**What to produce:**
Answer these questions using the Istanbul hotel review:
1. Which neighborhood does the review call Istanbul's most popular tourist area?
2. How many nights were spent at the Park Hyatt Istanbul?
3. What does the large balcony of the Presidential suite look out over?

The Afiya Spa is the ideal opportunity to enjoy a traditional Turkish Hammam, so after a day wandering through the Grand Bazaar you can return and be fully refreshed ready for your next day of exploring the cultural sights. 

Perhaps one of the best features of this stunning property is its location within Istanbul's most popular tourist area - Sultanahmet. It is one of few hotels providing 5 star luxury in this more traditional neighbourhood. The convenience of being able to walk straight from the hotel doorsteps, through the colourful streets and a short distance to the iconic Blue Mosque & Hagia Sophia is a wonderful convenience.

Park Hyatt Istanbul - Macka Palas: (map)
We then stayed 2 nights at the Park Hyatt Istanbul, which is located in the heart of modern Istanbul, close to the trendy shopping and dining areas The hotel is everything you come to expect from a Park Hyatt property, with beautifully appointed rooms that are much larger than what you will find in most hotels. 

There is a rooftop pool and bar that is an oasis in the city, especially during the warmer months. The perfect place to relax and enjoy a poolside drink. The fitness centre is excellent if you are a traveller who likes to maintain their healthy lifestyle.

To upscale your stay at the Park Hyatt, you can consider the Presidential suite, which is more like an apartment than a hotel room. In addition to the stunning bedrooms, there is an upstairs sunroom perfect for unwinding with a good book and a large balcony with stunning views back over the iconic Bosphorus.

The breakfast at the Park Hyatt is something to absolutely ensure that you have included in your booking! You have the availability of a buffet breakfast along with selections from the menu including a variety of egg options, pancakes and local favourites such as Kuvurma & Menemen. 

A feature we found in both the Ajwa and Park Hyatt hotels was the staff were incredibly warm, friendly and accomodating. If you are visiting Istanbul for a 4 or more days, I would definitely recommend staying a couple of nights in Sultanahmet and then a couple of nights closer to Taksim. This allows the perfect opportunity to explore the best areas of Istanbul. I couldn't recommend these 2 hotels more highly based not just on the quality of the rooms, but also on the service they provide!

**Information given:**
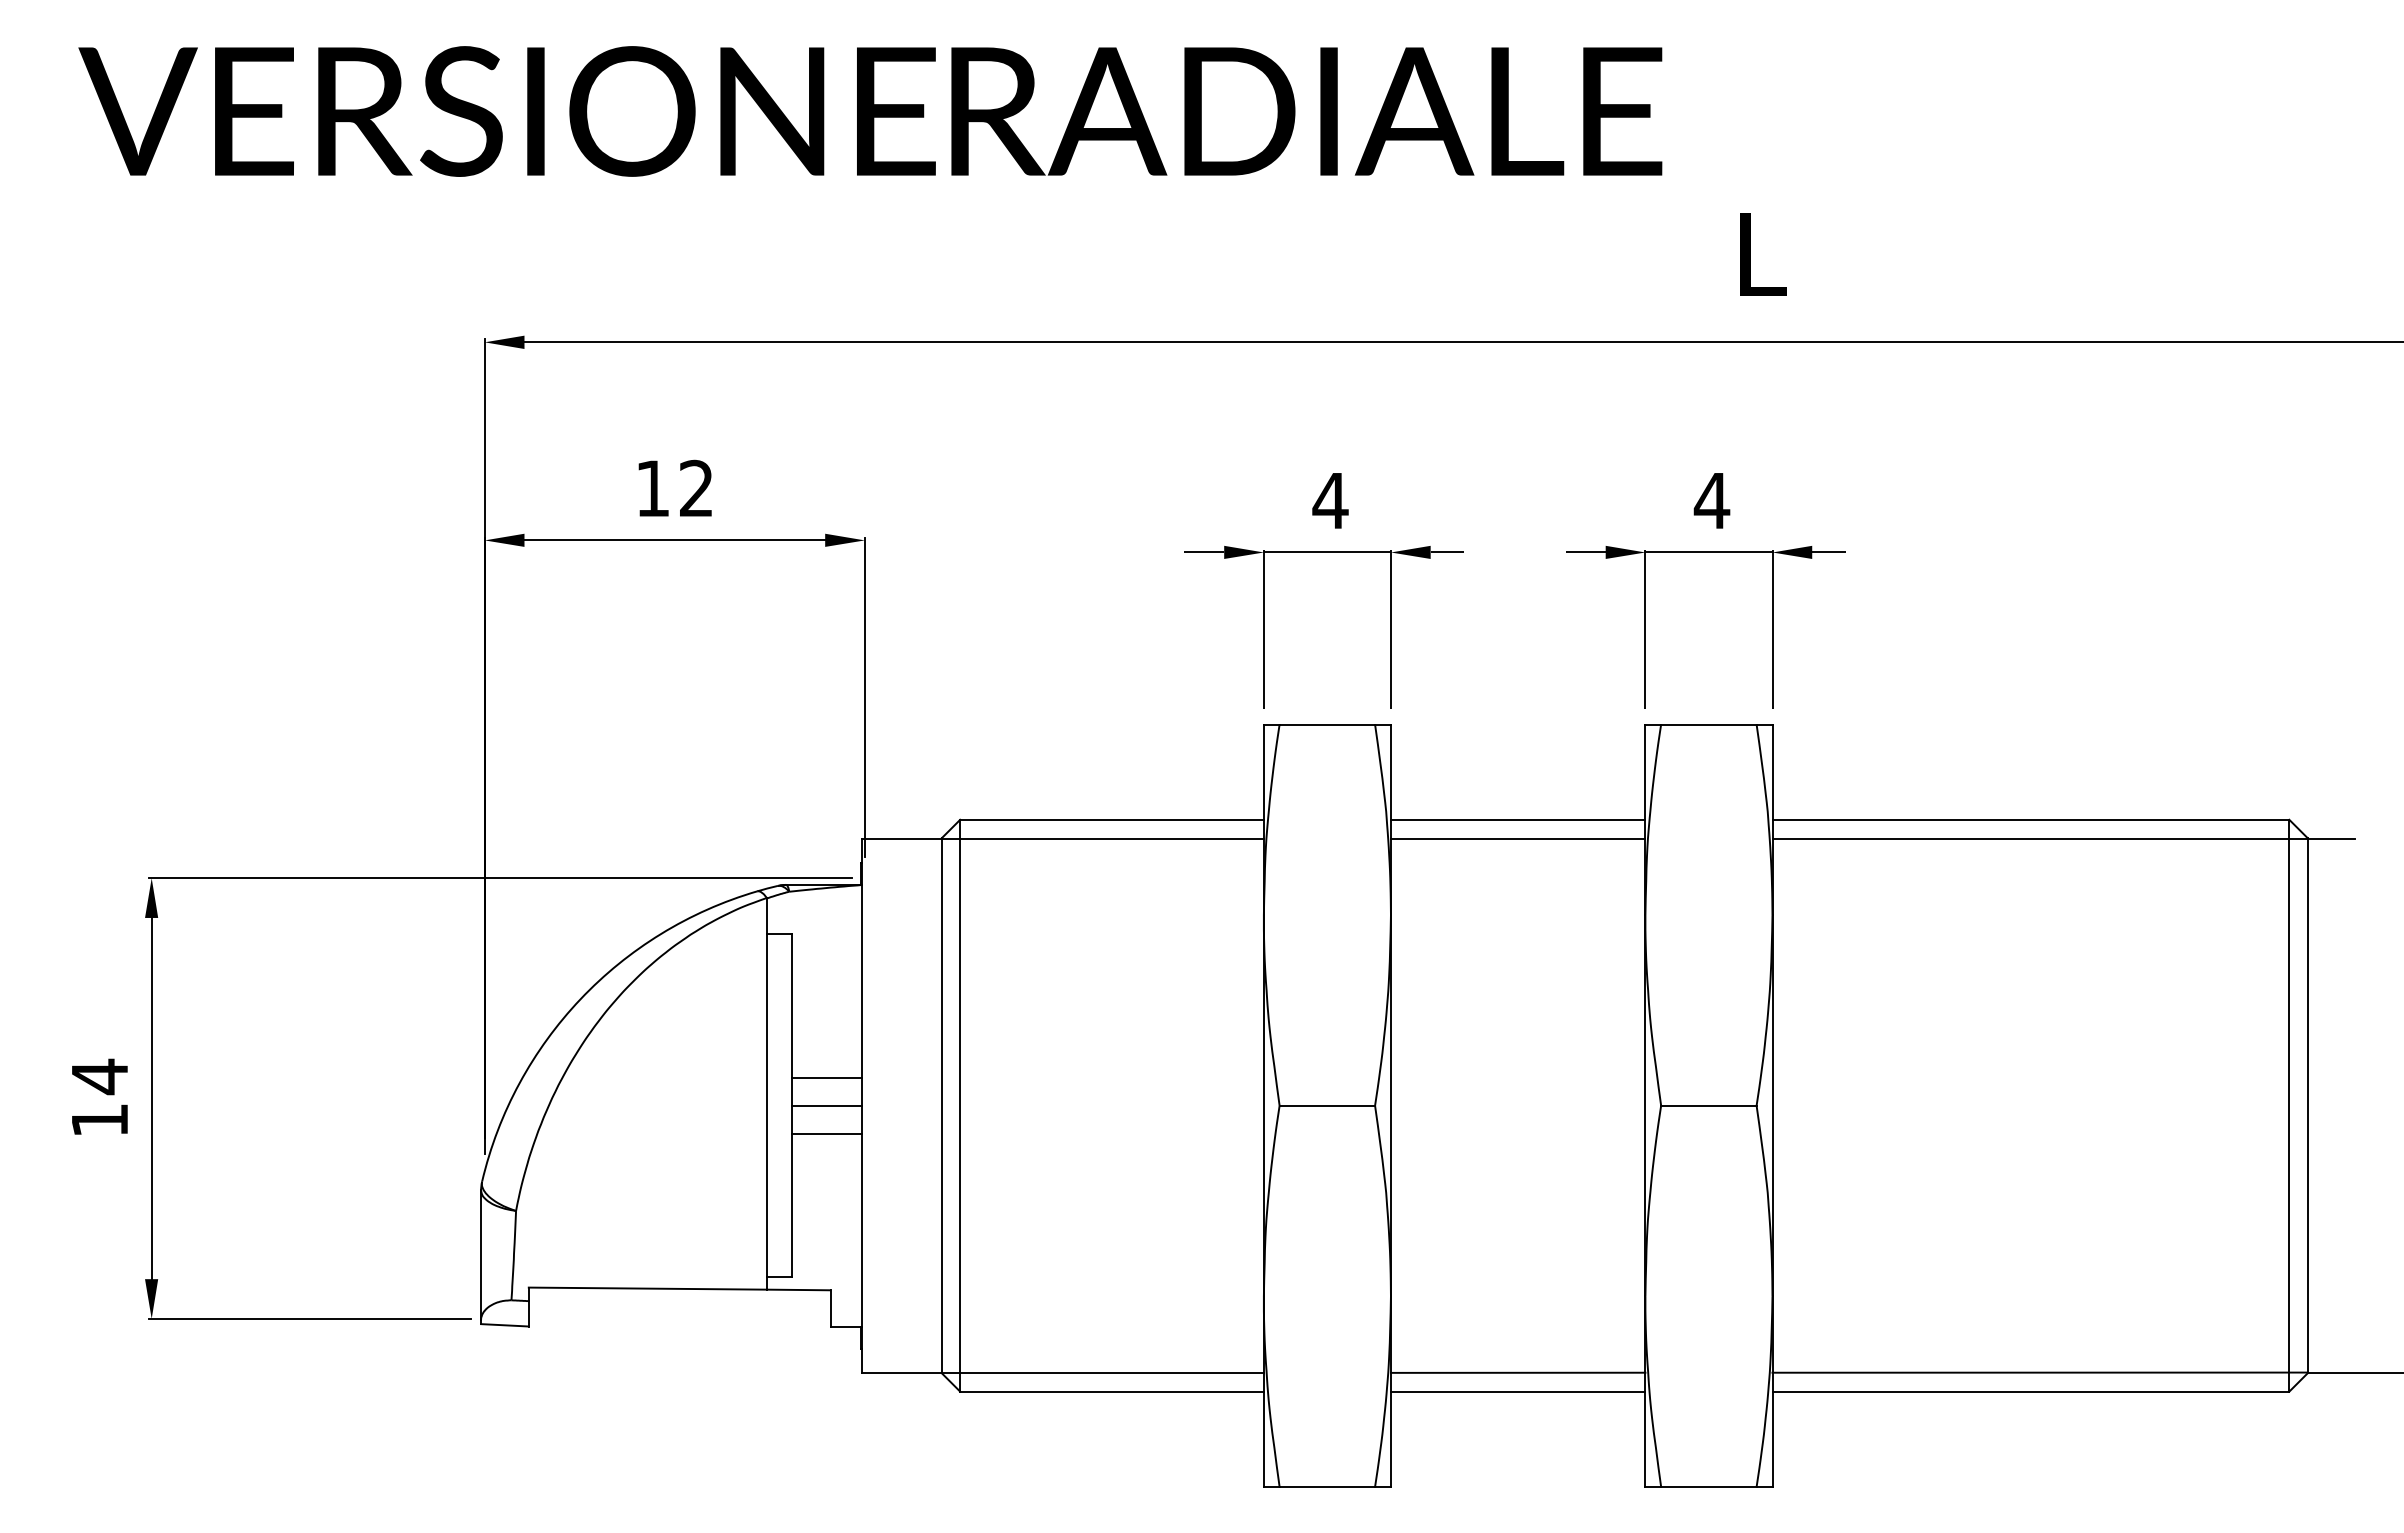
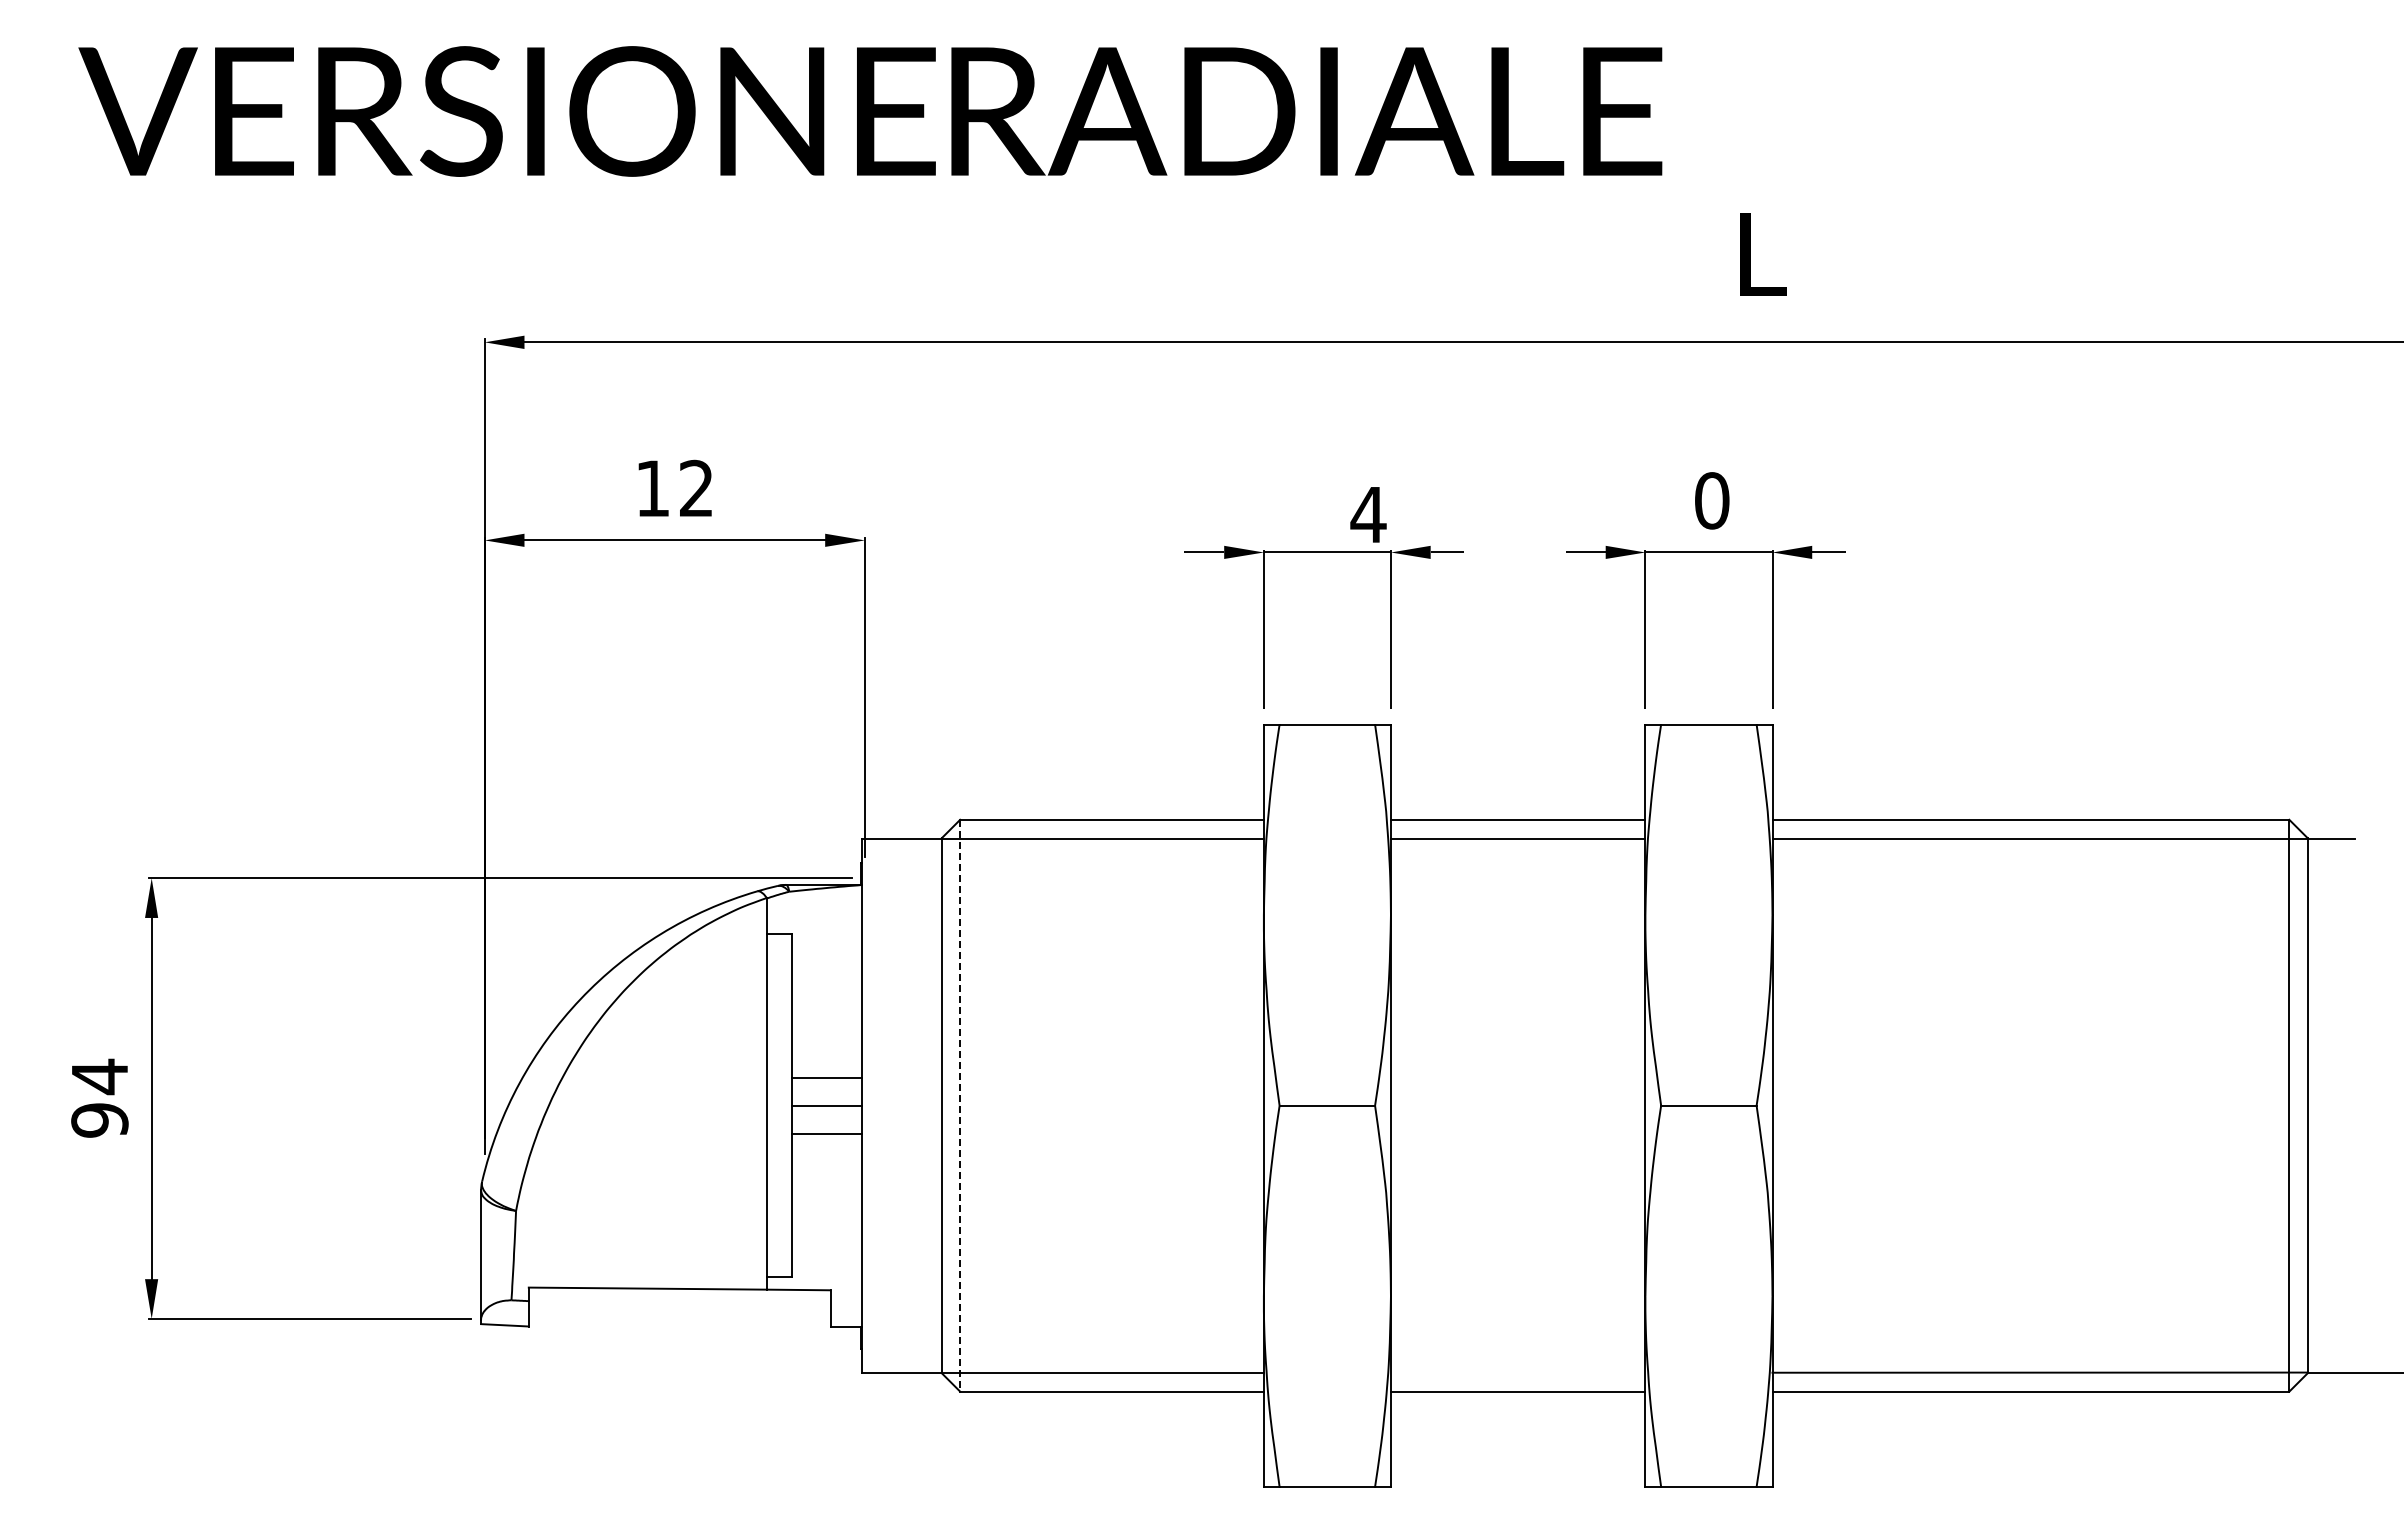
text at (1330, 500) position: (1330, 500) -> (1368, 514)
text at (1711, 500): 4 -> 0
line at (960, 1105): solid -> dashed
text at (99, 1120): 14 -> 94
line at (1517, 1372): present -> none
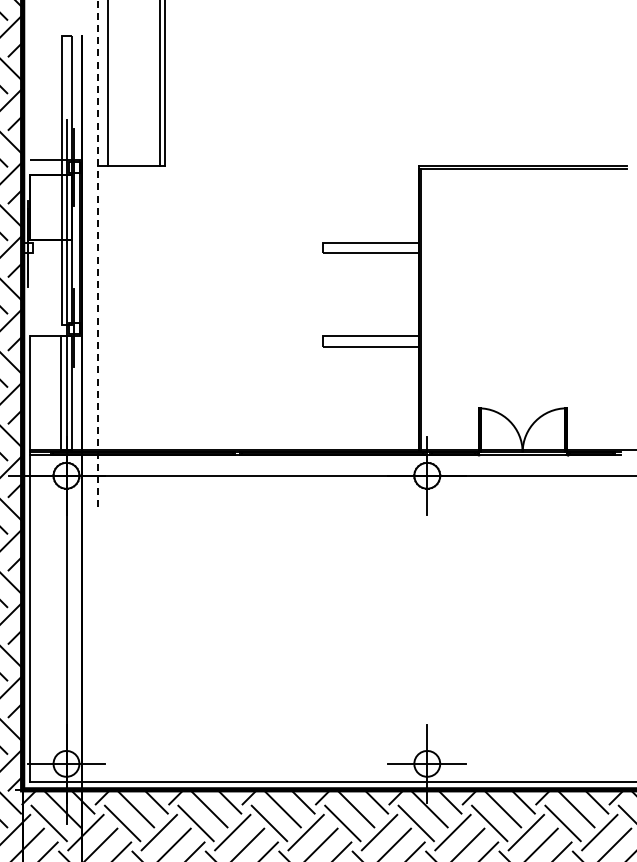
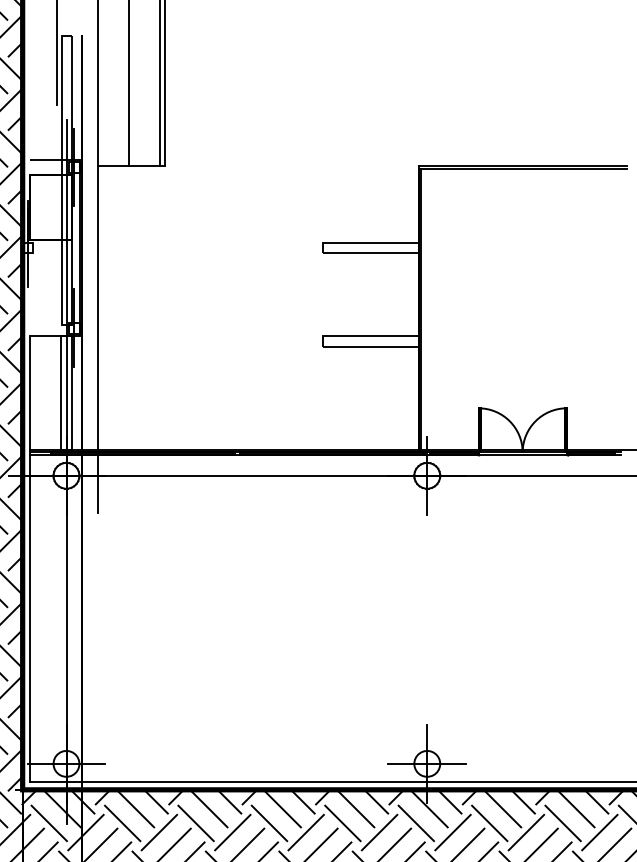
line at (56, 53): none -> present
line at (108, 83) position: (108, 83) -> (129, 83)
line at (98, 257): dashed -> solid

**Right answer:**
1. Sultanahmet
2. Two nights
3. The Bosphorus